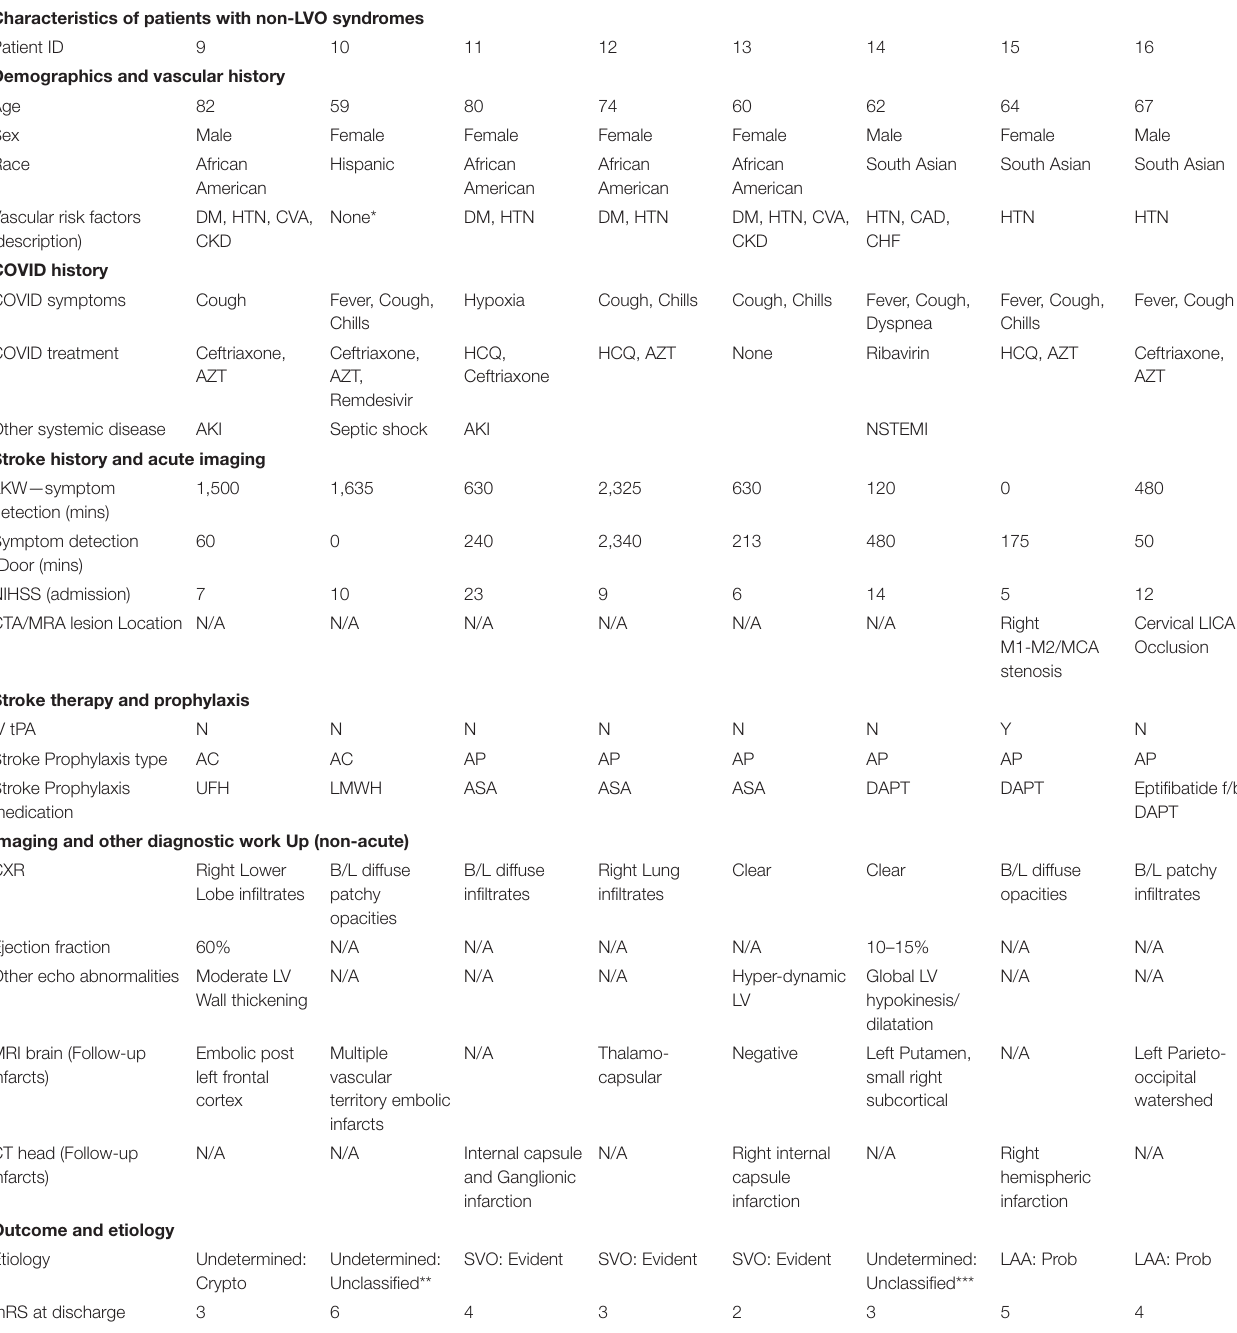
TABLE 2 | Patients with non large vessel occlusion (LVO) syndromes. Characteristics of patients with non-LVO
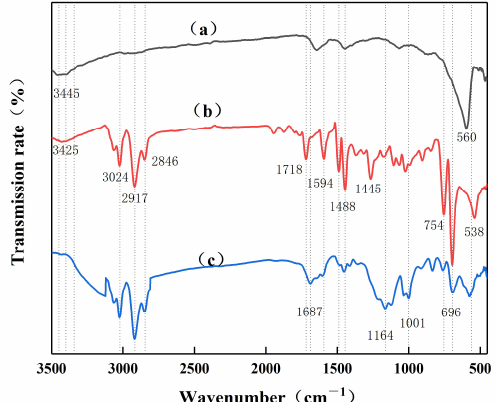
Figure 3. Infrared spectra of Fe 3 O 4 ( a ), Fe 3 O 4 @PS ( b ) and Fe 3 O 4 @SPS ( c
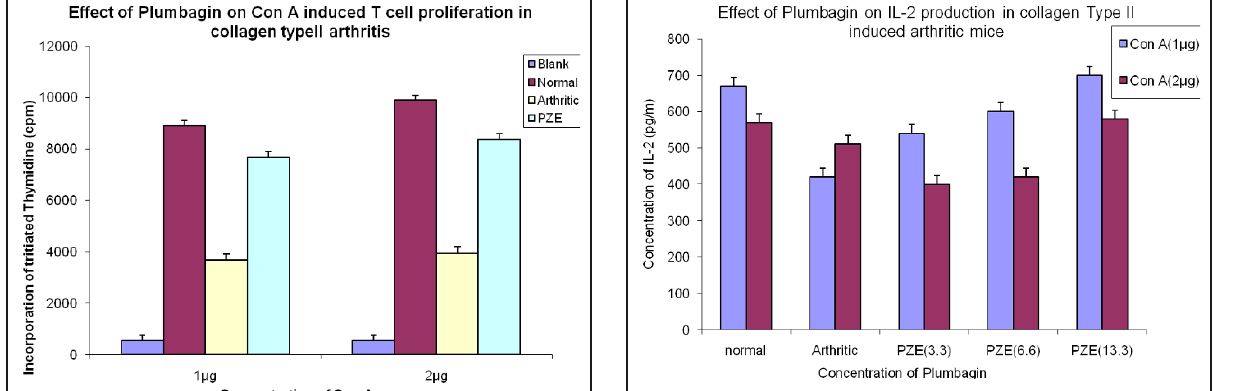
Figure 5 Effect of Plumbagin on IL-2 production in collagen Type II induced arthritis mice . Four groups of DBA/1 mice were immunized with 0.1 ml of bovine type II collagen intradermally at the base of the tail. Booster dose was given 3 weeks after primary immunization. Normal group did not receive any injection. Test groups were treated intraperitoeally with Plumbagin (3.3 mg/kg), (6.6 mg/kg) and (13.3 mg/kg) respectively. Control group was treated with vehicle alone. At the end of the experiment, mice were sacrificed and Spleenic T lymphocytes isolated from arthritic mice, PZE treated mice and normal mice were incubated with 1 μ g and 2 μ g of Con A and maintained the conditions similar to the previous culture experiments. Cultures supernatants were collected and IL-2 production was estimated by ELISA. p-value ≤ 0.05 was significant.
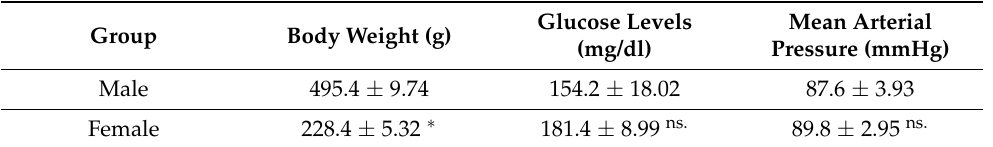
Table 1. Animal profile. Data are presented as means ± SEM, n = 5. * p < 0.05 and ns. p > 0.05 using two-tailed Student’s t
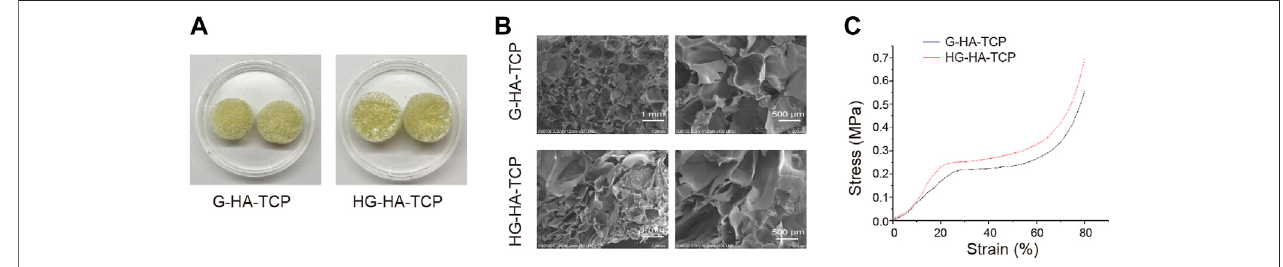
FIGURE 2 | Characteristics of scaffolds. (A) Surface morphology of scaffolds. (B) Internal structure of scaffolds as observed usingSEM. (C) Stress-strain curve of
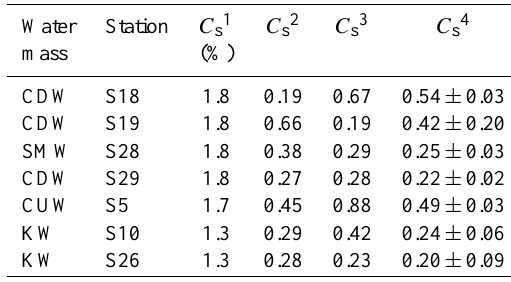
Table 2. Organic content ( C s , %) in the surface sediments in the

=-=-=

● **What you are asked to do**:
Each line from the first line of the material above through the line containing "Figure 3. Infrared" is to be reproduced exactly, with both ends kept and pictures left out.

● **Reply to the exercise**:
TABLE 2 | Patients with non large vessel occlusion (LVO) syndromes. Characteristics of patients with non-LVO
Figure 3. Infrared spectra of Fe 3 O 4 ( a ), Fe 3 O 4 @PS ( b ) and Fe 3 O 4 @SPS ( c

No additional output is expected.